ASSIGNED TASK> Look through the material below and count the lines with the string "Document". Report only the count.

EXERCISE MATERIAL>
== Segment start ==

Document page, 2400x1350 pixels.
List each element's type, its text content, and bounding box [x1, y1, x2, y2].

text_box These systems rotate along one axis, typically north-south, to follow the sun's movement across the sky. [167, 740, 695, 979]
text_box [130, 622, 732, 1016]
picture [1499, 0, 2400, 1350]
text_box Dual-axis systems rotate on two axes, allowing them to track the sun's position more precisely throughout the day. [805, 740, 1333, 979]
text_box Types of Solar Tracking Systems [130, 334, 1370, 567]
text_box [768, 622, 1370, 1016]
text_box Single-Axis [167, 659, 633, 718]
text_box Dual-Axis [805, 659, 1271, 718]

== Segment end ==
== Segment start ==

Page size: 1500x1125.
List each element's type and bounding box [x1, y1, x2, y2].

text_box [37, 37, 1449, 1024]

== Segment end ==
== Segment start ==

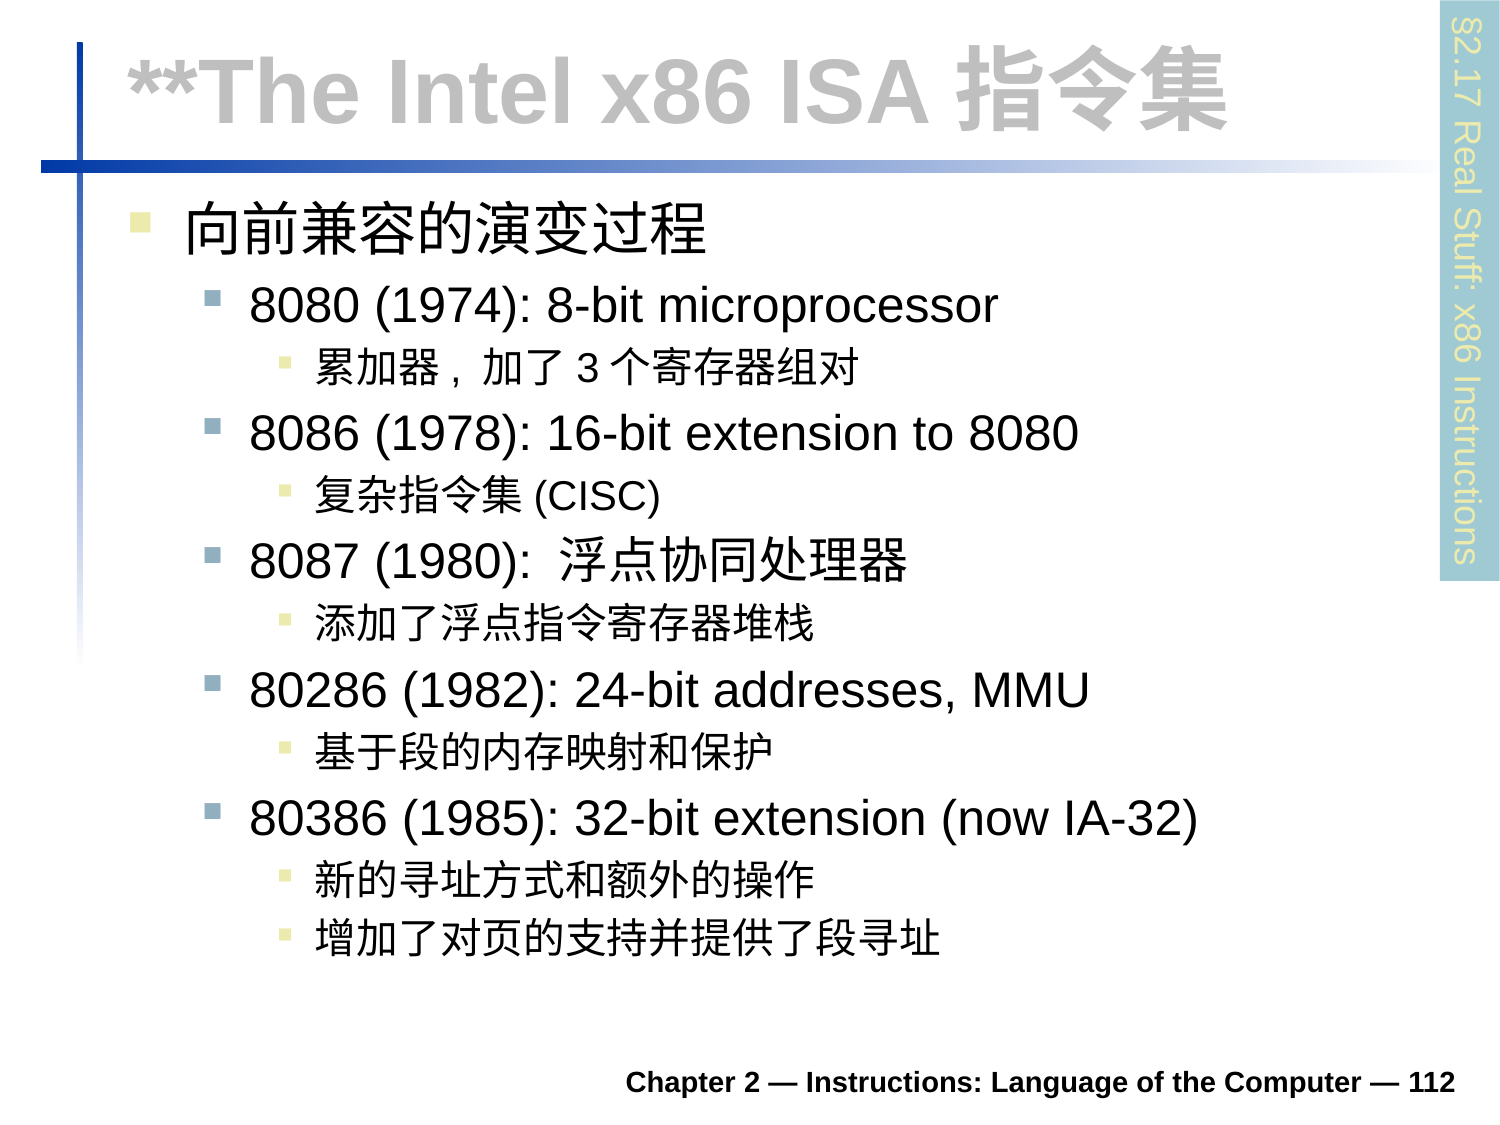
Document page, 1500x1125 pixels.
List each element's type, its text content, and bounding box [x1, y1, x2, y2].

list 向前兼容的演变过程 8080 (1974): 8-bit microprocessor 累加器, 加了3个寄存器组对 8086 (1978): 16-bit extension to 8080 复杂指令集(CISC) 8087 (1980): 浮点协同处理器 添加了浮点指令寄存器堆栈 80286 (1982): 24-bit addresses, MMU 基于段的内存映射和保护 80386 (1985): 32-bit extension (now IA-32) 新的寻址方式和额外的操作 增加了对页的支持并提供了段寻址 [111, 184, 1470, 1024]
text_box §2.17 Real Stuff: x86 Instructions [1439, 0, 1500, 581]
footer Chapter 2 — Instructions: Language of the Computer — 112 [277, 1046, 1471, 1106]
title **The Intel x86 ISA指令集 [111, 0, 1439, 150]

== Segment end ==

SOLUTION BELOW> 2